Haslam: Medicaid expansion ‘a clunker’

Friday, January 31, 2014, Vol. 38, No. 5
BILL DRIES | The Daily News

Tennessee Gov. Bill Haslam says he understands critics of his decision so far not to accept a federally funded expansion of Medicaid in Tennessee. But Haslam said the terms of the increased funding wouldn’t provide better outcomes for users or providers.

“It’s all this federal money. It will help hospitals and it will give people better health coverage. All of that is true,” Haslam said in an exclusive interview on the WKNO-TV program “Behind The Headlines.” “The flipside is Medicaid already takes up a huge portion of our budget. As we expand that, that will make a bigger issue. The expansion didn’t provide a way to have better health outcomes. It just increased the number of people we covered. I honestly think we can do it better.”

Haslam continues talks with Obama administration officials about terms under which Tennessee may accept an expansion of Medicaid, which in Tennessee is known as TennCare.

As in other states, the federal offer remains for federal funding to pay 100 percent of the cost of the expansion for the first three years and then 90 percent of the cost in the next three years.

Haslam conceded that he is hearing from a lot of hospitals across the state – public and private – who are urging him to accept the expansion. Shelby County Mayor Mark Luttrell is among the local leaders who early on told Haslam he should accept the expansion.

Haslam has said he is willing to talk terms with the White House. But he also has never described those ongoing talks as reaching any breakthrough. And none is expected to be announced next month when Haslam delivers his State of the State address. Haslam has said the terms of any Medicaid expansion in Tennessee would have to be approved by the Tennessee Legislature.

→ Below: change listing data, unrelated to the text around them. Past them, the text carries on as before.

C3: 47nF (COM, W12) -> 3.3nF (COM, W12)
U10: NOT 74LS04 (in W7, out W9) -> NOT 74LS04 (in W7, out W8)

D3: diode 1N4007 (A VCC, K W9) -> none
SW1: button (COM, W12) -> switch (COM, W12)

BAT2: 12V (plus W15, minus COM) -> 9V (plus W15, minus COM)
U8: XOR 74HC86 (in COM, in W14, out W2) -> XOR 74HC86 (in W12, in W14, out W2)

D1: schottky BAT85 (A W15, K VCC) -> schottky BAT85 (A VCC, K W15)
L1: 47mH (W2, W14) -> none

“The country needed health care reform, we really did. I think President Obama, when he was first sworn in, he had an incredible opportunity to come up with, to really change health care,” Haslam said in the interview from the state capitol in Nashville. “We can’t keep going up on health care costs escalating faster than the economy. We can’t keep going where so many people don’t have access to health care. The problem was real.”

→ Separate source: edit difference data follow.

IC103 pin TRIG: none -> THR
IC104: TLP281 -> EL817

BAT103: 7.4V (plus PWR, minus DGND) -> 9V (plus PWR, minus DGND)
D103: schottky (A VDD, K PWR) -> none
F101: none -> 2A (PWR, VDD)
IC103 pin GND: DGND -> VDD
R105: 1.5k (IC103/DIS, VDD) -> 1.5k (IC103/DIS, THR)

But Haslam faults the Obama administration for pushing through a “bad plan” with Democratic majorities at the time in Congress.

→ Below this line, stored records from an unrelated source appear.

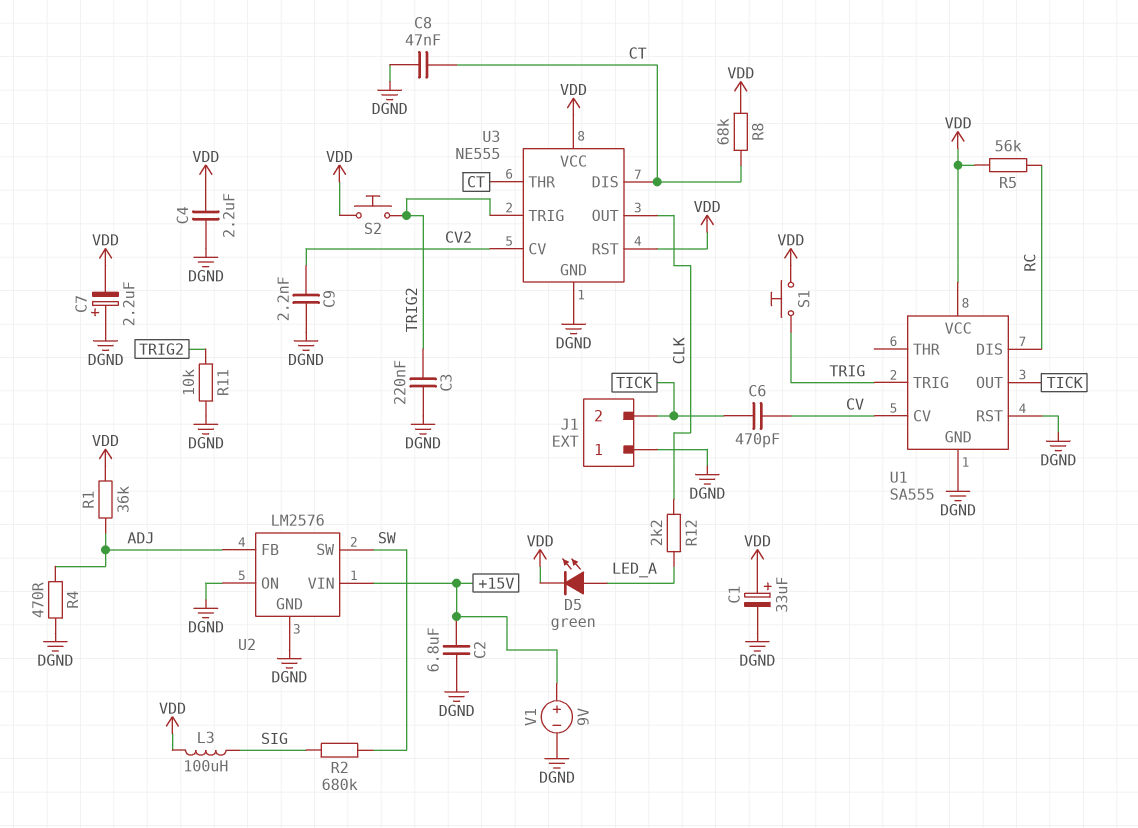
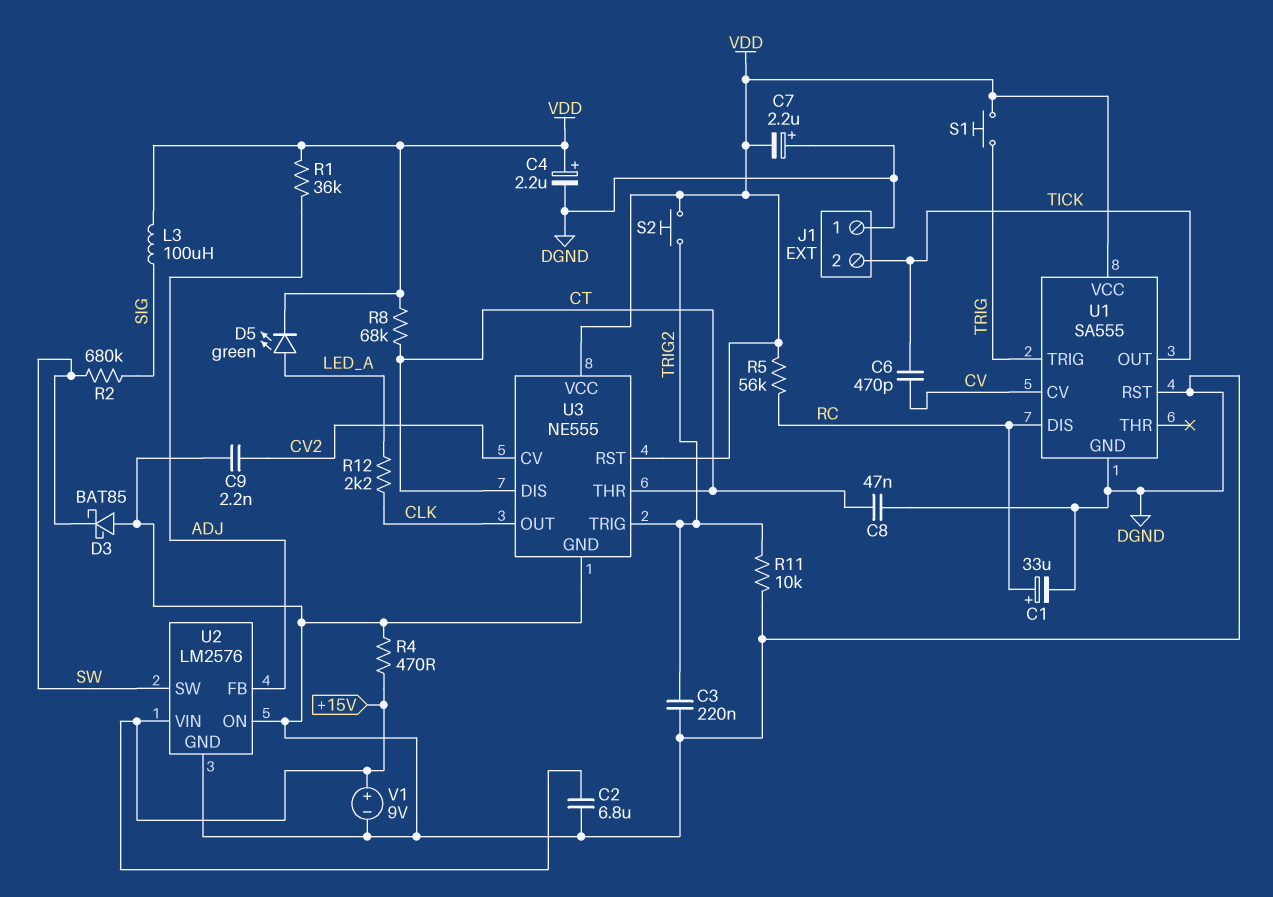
C1: 33uF (plus VDD, minus DGND) -> 33uF (plus RC, minus DGND)
C4: 2.2uF (DGND, VDD) -> 2.2uF (plus VDD, minus DGND)
D3: none -> schottky BAT85 (A DGND, K SW)
R4: 470 (ADJ, DGND) -> 470 (+15V, DGND)

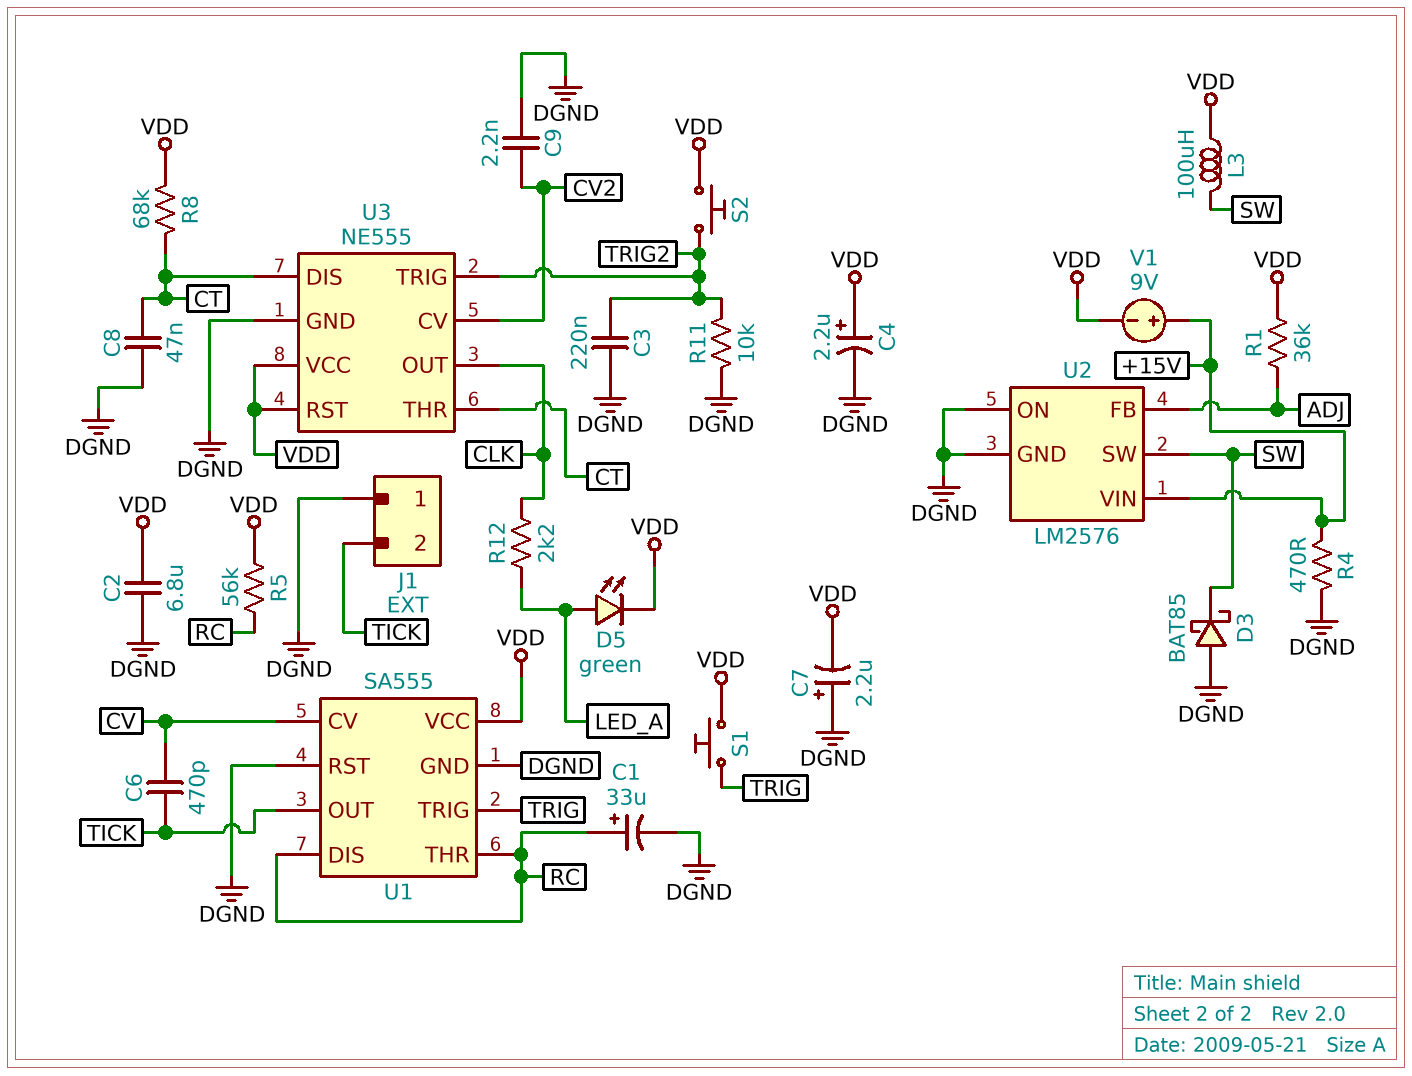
C2: 6.8uF (+15V, DGND) -> 6.8uF (DGND, VDD)
L3: 100uH (SIG, VDD) -> 100uH (SW, VDD)
R2: 680k (SIG, SW) -> none
U1 pin THR: none -> RC
V1: 9V (plus +15V, minus DGND) -> 9V (plus +15V, minus VDD)

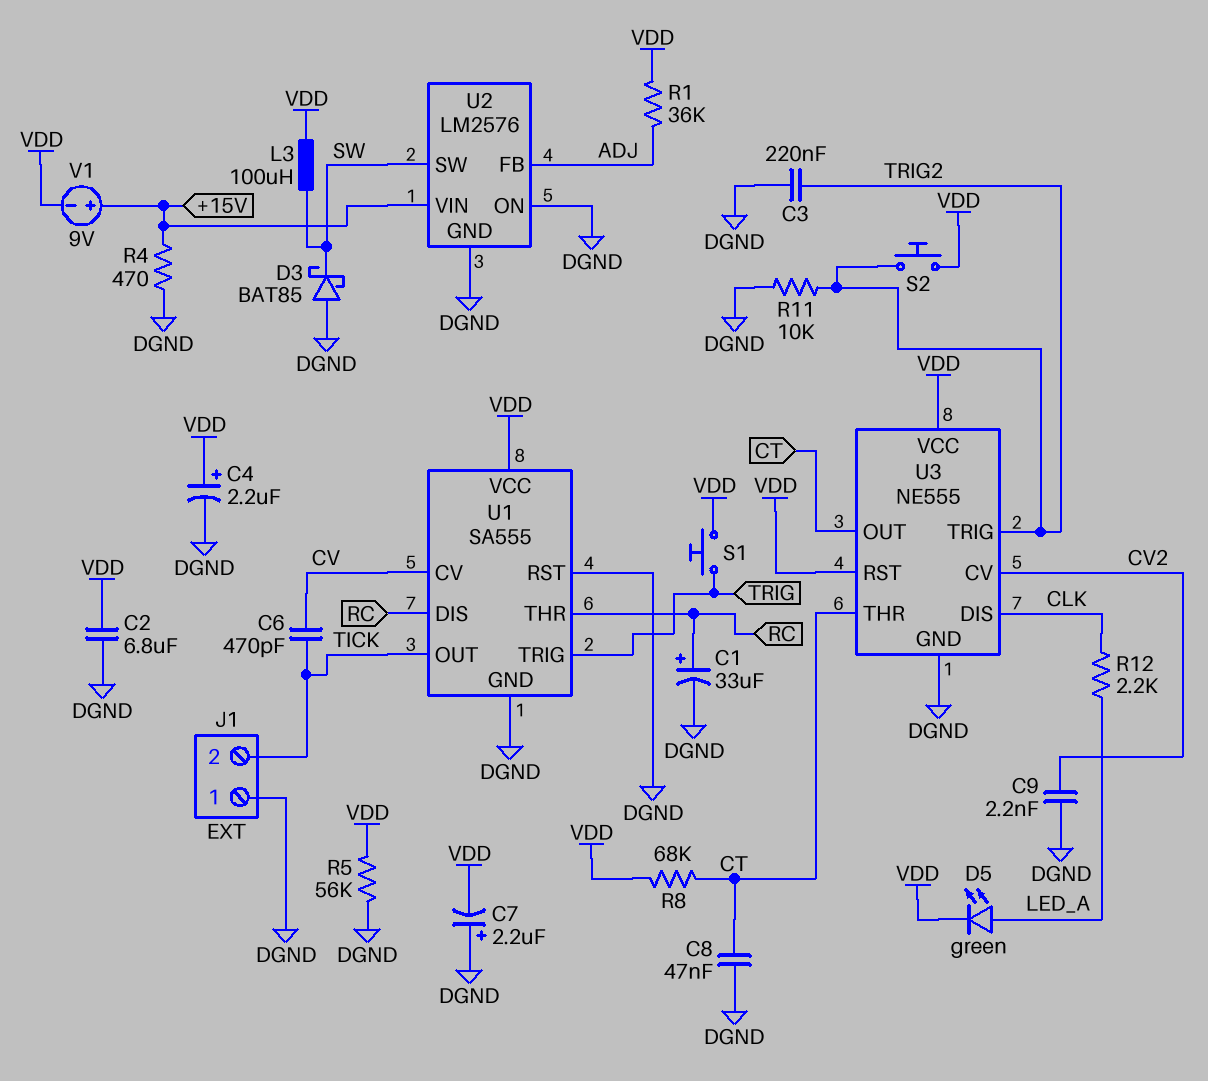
R5: 56k (RC, VDD) -> 56k (DGND, VDD)
U3 pin DIS: CT -> CLK
U3 pin OUT: CLK -> CT

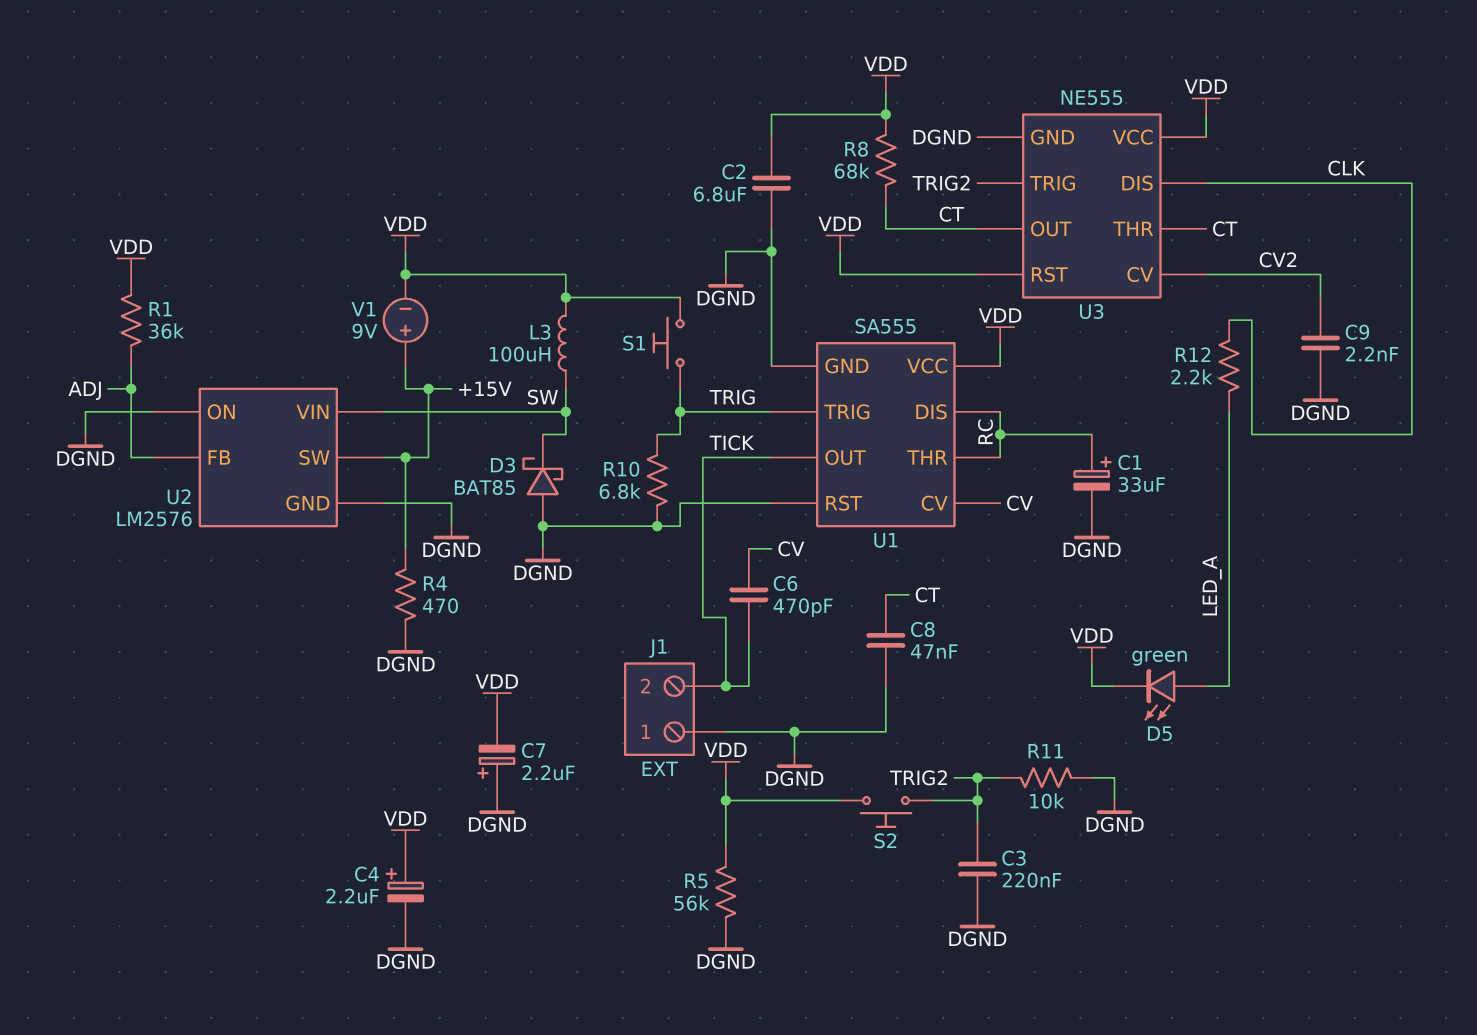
R10: none -> 6.8k (DGND, TRIG)
U2 pin SW: SW -> +15V
U2 pin VIN: +15V -> SW

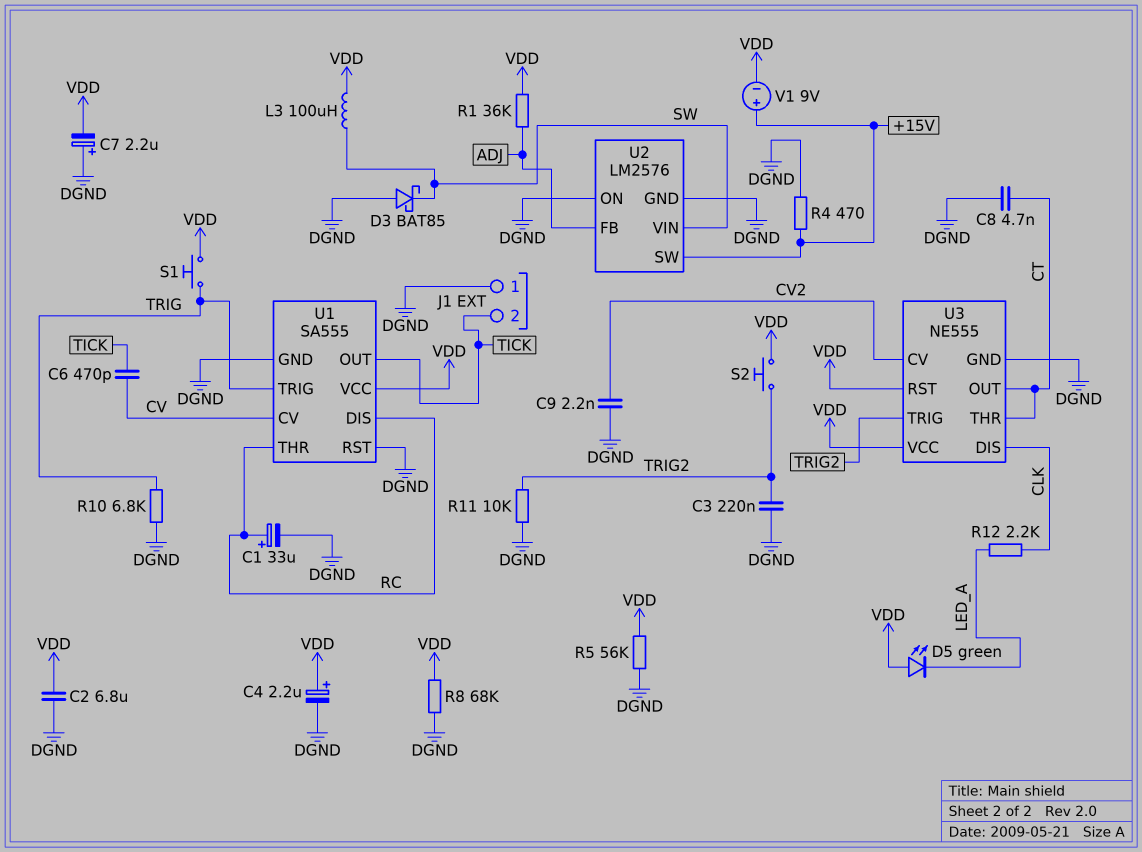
C8: 47nF (CT, DGND) -> 4.7nF (CT, DGND)
D5: LED green (A LED_A, K VDD) -> LED green (A VDD, K LED_A)
R8: 68k (CT, VDD) -> 68k (DGND, VDD)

“So they are saying, ‘Here’s a clunker. Do you want this clunker? Oh, by the way, the clunker is free for a while, then you have to pay for it,’” Haslam said. “And they left people like us in bad positions. What I’d like to do is do what they should have done in the beginning. Have Medicaid where it truly has incentives for better outcomes for healthier lives on both sides – for the user and for the provider.”

As Haslam begins the last year of his four-year term of office and runs for a second term, he also talked about life with Republican supermajorities in both chambers of the Tennessee Legislature.

“We have 132 people that ran for office and were elected with their own objectives and agendas. So, you need to understand – people can think this is what the House Republicans are doing or the Senate Democrats. But the truth is you have 132 people, all with a little different mindset,” he said of differences among Republicans. “If you ask me would I rather have a Republican majority or not, I’ll take the majority. We’ve passed a lot of big legislation that it’s helped to start with a certain number of people on your side.”

And Haslam defended Achievement School District superintendent Chris Barbic, who told an education forum in Nashville last week that diversity shouldn’t be the sole responsibility of charter school operators.

“Anybody that knows him knows he has literally committed his life to working in a very diverse environment,” Haslam said of Barbic. “The idea that somehow Chris doesn’t care about helping everybody realize their potential, regardless of where they are from is just dead wrong and an incredible disservice. I think what Chris was saying was just that – schools reflect their neighborhoods. Charter schools want to be a part of increasing diversity and more important … creating opportunity. But the fact that they are serving neighborhoods, charter schools shouldn’t bear all the burden of integrating that neighborhood.”